The Coach Road is an unsurfaced lane which runs from Wakefield Road just above St. Matthew’s Church at Lightcliffe to Hove Edge but originally it was part of the main highway linking Brighouse and Queensbury. Prior to the 1860s, it was also the principle access to the Crow Nest Estate, today a golf course but which was once the site of a substantial mansion constructed in 1775 by William Walker (who also owned High Sunderland for a time) and later owned by local mill tycoon Sir Titus Salt of Saltaire fame between 1867 and 1876. The house was abandoned after the First World War and ultimately demolished in the mid-1950s. However, the original gateposts to the house can still be seen beside the track.

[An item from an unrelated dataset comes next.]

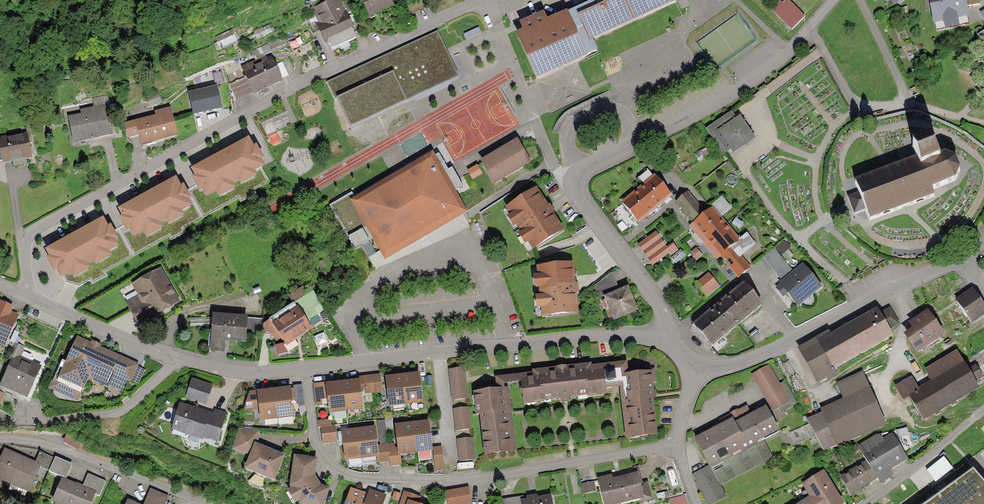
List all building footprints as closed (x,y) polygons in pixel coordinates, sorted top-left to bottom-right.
[(338,0),(327,0),(305,9),(323,48),(354,35),(338,0)] [(365,19),(393,8),(389,0),(357,0),(365,19)] [(531,86),(586,62),(580,50),(677,7),(674,0),(587,0),(589,5),(545,24),(542,17),(517,28),(521,36),(511,40),(531,86)] [(774,12),(792,30),(804,18),(788,0),(785,0),(774,12)] [(937,31),(968,24),(965,7),(980,4),(979,0),(932,0),(937,31)] [(462,35),(464,40),(479,33),(477,28),(462,35)] [(975,36),(983,45),(983,44),(983,30),(975,36)] [(232,31),(218,39),(224,50),(239,41),(232,31)] [(434,34),(326,83),(348,131),(456,81),(434,34)] [(270,53),(239,65),(250,95),(281,82),(270,53)] [(684,84),(675,88),(679,96),(688,91),(684,84)] [(217,87),(188,94),(193,117),(222,111),(217,87)] [(80,115),(67,117),(72,145),(112,136),(106,104),(79,110),(80,115)] [(178,137),(171,107),(152,112),(153,116),(122,124),(126,141),(140,137),(142,147),(178,137)] [(722,160),(751,141),(731,111),(702,130),(722,160)] [(25,135),(0,140),(0,164),(30,159),(25,135)] [(194,180),(191,182),(199,196),(202,194),(206,202),(216,197),(219,202),(235,192),(233,188),(238,185),(240,189),(257,180),(255,175),(264,170),(261,164),(264,162),(256,148),(253,149),(248,140),(190,173),(194,180)] [(517,140),(480,162),(493,184),(530,162),(517,140)] [(939,157),(932,140),(915,146),(914,145),(911,146),(912,149),(906,151),(910,161),(854,182),(860,195),(853,198),(857,209),(864,207),(869,220),(935,196),(932,189),(955,180),(960,170),(956,160),(945,155),(939,157)] [(467,213),(431,155),(351,204),(387,263),(467,213)] [(652,173),(634,187),(653,211),(671,197),(652,173)] [(121,220),(118,221),(126,236),(129,234),(133,242),(143,237),(146,242),(163,232),(160,228),(165,225),(167,229),(184,220),(182,215),(192,210),(188,203),(191,202),(183,187),(180,189),(175,180),(117,213),(121,220)] [(634,187),(617,201),(636,225),(653,211),(634,187)] [(537,189),(506,210),(511,218),(508,220),(514,230),(517,228),(522,235),(519,237),(526,248),(529,246),(534,252),(564,232),(565,232),(553,215),(555,213),(551,206),(549,208),(537,189)] [(690,225),(702,215),(685,194),(673,204),(690,225)] [(723,226),(709,209),(702,215),(690,225),(688,226),(702,243),(723,226)] [(49,260),(46,262),(54,276),(56,274),(60,282),(70,277),(73,282),(90,272),(87,268),(93,265),(95,269),(112,260),(109,255),(119,250),(115,244),(118,242),(110,228),(108,229),(103,220),(45,253),(49,260)] [(736,242),(723,226),(702,243),(715,259),(717,258),(730,247),(736,242)] [(349,239),(354,252),(369,246),(364,234),(349,239)] [(634,248),(648,268),(665,256),(667,258),(674,253),(669,246),(664,250),(652,234),(634,248)] [(759,258),(778,282),(790,272),(779,258),(788,251),(780,241),(759,258)] [(730,247),(717,258),(735,280),(749,269),(730,247)] [(676,262),(685,257),(681,252),(673,257),(676,262)] [(778,282),(776,284),(778,286),(774,289),(780,297),(784,294),(795,307),(819,287),(799,264),(790,272),(778,282)] [(539,320),(576,316),(574,296),(577,296),(576,286),(573,287),(571,266),(534,270),(535,279),(531,280),(532,293),(536,292),(537,302),(533,303),(534,313),(539,313),(539,320)] [(178,304),(157,270),(128,287),(133,297),(122,304),(134,324),(146,318),(148,322),(178,304)] [(611,324),(637,313),(626,289),(617,293),(610,275),(591,288),(597,302),(601,300),(611,324)] [(717,289),(705,275),(691,286),(703,300),(717,289)] [(740,284),(688,327),(707,350),(759,308),(740,284)] [(303,289),(290,299),(294,304),(307,295),(303,289)] [(970,326),(983,317),(983,310),(971,290),(953,302),(970,326)] [(1,352),(17,317),(8,313),(11,308),(0,303),(0,352),(1,352)] [(288,347),(298,340),(317,328),(306,310),(272,332),(284,349),(288,347)] [(814,341),(831,373),(891,342),(886,333),(896,328),(887,310),(877,315),(875,311),(828,336),(826,334),(814,341)] [(941,339),(925,313),(906,325),(910,333),(902,338),(913,356),(941,339)] [(244,319),(208,317),(206,353),(221,353),(222,343),(244,344),(244,319)] [(324,333),(315,337),(320,346),(329,342),(324,333)] [(123,384),(127,386),(129,384),(135,386),(141,372),(135,369),(136,367),(96,349),(97,347),(87,343),(86,345),(72,339),(60,364),(57,363),(44,391),(75,404),(85,380),(118,395),(123,384)] [(834,379),(831,373),(814,341),(794,351),(814,388),(824,383),(825,384),(834,379)] [(24,402),(39,367),(18,358),(22,348),(16,346),(0,382),(0,395),(2,395),(15,401),(16,399),(24,402)] [(909,398),(922,421),(935,414),(936,416),(940,414),(938,411),(951,404),(952,406),(956,404),(955,401),(979,388),(975,381),(981,377),(976,368),(969,373),(958,354),(927,372),(934,383),(919,391),(912,379),(899,387),(906,399),(909,398)] [(482,458),(514,455),(506,390),(502,391),(501,387),(519,385),(522,408),(606,398),(605,391),(617,389),(624,442),(655,439),(652,400),(654,399),(652,384),(654,383),(653,369),(627,372),(626,363),(590,368),(589,366),(529,372),(530,375),(492,379),(494,392),(472,395),(474,419),(478,418),(482,458)] [(749,374),(771,412),(776,409),(779,415),(795,405),(782,381),(778,384),(767,364),(749,374)] [(462,370),(446,372),(449,402),(465,401),(462,370)] [(835,449),(884,429),(862,374),(834,386),(841,402),(817,412),(835,449)] [(379,395),(377,377),(357,379),(359,397),(379,395)] [(402,409),(419,407),(416,377),(399,379),(402,409)] [(385,411),(402,409),(399,379),(382,381),(385,411)] [(209,387),(188,380),(182,401),(203,407),(209,387)] [(343,415),(360,413),(356,383),(339,385),(343,415)] [(322,384),(310,386),(312,407),(324,406),(322,387),(322,384)] [(326,417),(343,415),(339,385),(322,387),(324,406),(326,417)] [(298,386),(276,389),(276,392),(287,391),(289,405),(294,404),(295,409),(301,408),(298,386)] [(274,422),(291,420),(289,405),(287,391),(276,392),(270,393),(274,422)] [(253,393),(246,394),(239,414),(256,412),(254,395),(253,393)] [(257,424),(274,422),(270,393),(254,395),(256,412),(257,424)] [(689,441),(703,469),(690,476),(704,503),(712,503),(724,498),(718,487),(770,461),(760,442),(776,434),(764,410),(751,417),(745,405),(725,415),(729,421),(689,441)] [(215,445),(224,413),(213,410),(211,415),(178,406),(171,433),(215,445)] [(467,408),(451,409),(453,434),(469,432),(467,408)] [(328,428),(327,421),(314,423),(315,430),(317,429),(328,428)] [(781,434),(788,449),(812,438),(805,423),(781,434)] [(413,457),(430,455),(429,450),(426,425),(409,427),(413,457)] [(398,459),(413,457),(409,427),(392,429),(394,445),(396,459),(398,459)] [(319,445),(334,444),(332,428),(328,428),(317,429),(319,445)] [(256,433),(235,431),(229,451),(247,457),(241,473),(271,485),(282,459),(255,448),(256,433)] [(374,461),(375,460),(374,447),(372,431),(355,433),(358,462),(374,461)] [(341,464),(358,462),(355,433),(338,435),(341,464)] [(65,434),(61,444),(75,451),(80,441),(65,434)] [(874,482),(877,488),(891,480),(887,474),(905,463),(888,436),(879,441),(876,436),(854,449),(862,463),(874,482)] [(473,464),(470,439),(454,441),(457,466),(473,464)] [(387,469),(399,468),(398,459),(396,459),(394,445),(385,446),(387,458),(386,458),(386,464),(387,469)] [(374,461),(374,465),(386,464),(386,458),(387,458),(385,446),(374,447),(375,460),(374,461)] [(441,472),(439,449),(429,450),(430,455),(432,473),(441,472)] [(3,450),(0,457),(0,485),(27,495),(39,479),(35,477),(39,465),(33,463),(3,450)] [(38,453),(33,463),(39,465),(35,477),(39,479),(41,480),(44,473),(46,473),(53,458),(38,453)] [(63,482),(70,465),(53,458),(46,473),(46,474),(60,480),(63,482)] [(291,458),(286,490),(287,491),(283,494),(289,503),(323,503),(327,492),(318,489),(312,479),(315,462),(291,458)] [(945,459),(928,473),(937,485),(955,471),(945,459)] [(874,482),(862,463),(836,479),(848,498),(874,482)] [(601,503),(631,503),(650,499),(645,483),(641,484),(636,466),(609,473),(610,476),(595,479),(601,503)] [(921,503),(983,503),(983,481),(972,468),(921,503)] [(803,502),(804,503),(840,503),(821,473),(798,488),(806,500),(803,502)] [(103,483),(85,476),(80,488),(95,494),(93,498),(97,499),(103,483)] [(50,503),(91,503),(93,498),(95,494),(80,488),(73,485),(73,486),(63,482),(60,480),(50,503)] [(579,485),(581,495),(594,492),(592,482),(579,485)] [(442,494),(444,503),(468,503),(466,489),(442,494)] [(141,503),(163,503),(166,498),(147,490),(141,503)] [(347,490),(343,503),(382,503),(385,496),(366,490),(365,496),(347,490)] [(398,496),(391,493),(388,501),(395,503),(398,496)] [(401,494),(398,503),(417,503),(419,500),(401,494)] [(551,495),(538,498),(537,494),(527,496),(527,500),(523,500),(521,501),(522,503),(553,503),(551,495)] [(668,503),(686,503),(683,495),(667,501),(668,503)]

Today the Coach Road is a rather lonely thoroughfare, bounded on both sides by high walls and dense foliage, especially as it descends towards the bottom of Cliffe Hill. Given its antiquity and atmosphere, it is hardly surprising that it has attracted a reputation for being haunted. The exact nature of the haunting is vague and there are no real stories attached. An article in the Brighouse Echo dated 3rd October 1986 refers to “a headless horseman and… a mysterious white lady, who both only appear while clear weather prevails after midnight”. This is the only reference to these ghosts in print but the headless horseman connection was certainly still present in the oral tradition amongst local children in the late 1990s.
Meanwhile, a former resident of the area, David Van De Gevel recalls walking home one night in the summer of 1962 or 1963 from Hipperholme to his house on the Stoney Lane estate, a journey which passes the junction of Wakefield Road with the Coach Road. As he neared the old gateposts at the entrance, he observed a faint, unearthly figure garbed in an old-fashioned cloak and hood staring directly at an adjacent high wall. Unnerved by the apparition, he departed from the scene in haste but returned some days later to verify that his sighting could not just have been a trick of the light. However, it was clear that no light fell near that spot, whilst he later discovered that in the Victorian period, the adjacent wall would have been much lower and anybody on the Coach Road could’ve looked out over it.
Headless horsemen and white ladies are both common motifs in English ghost lore but also enigmatic ones. As Owen Davies points out in “The Haunted: A Social History of Ghosts”, the reason for the horseman’s missing head is often obscure and despite their ubiquity in local tradition, accounts of first-hand sightings are rare and they exist mostly as legend only. White Ladies, meanwhile, similarly tend to lack any concrete historical association or back-story. Some folklorists have suggested that based on the concentration of these apparitions at liminal zones such as watery places and connecting highways, they may represent a degraded memory of fairy lore, itself a degraded memory of pre-Christian deities. Doubtless this is fanciful in the case of the Coach Road White Lady herself but it may be how the image originally entered the popular consciousness.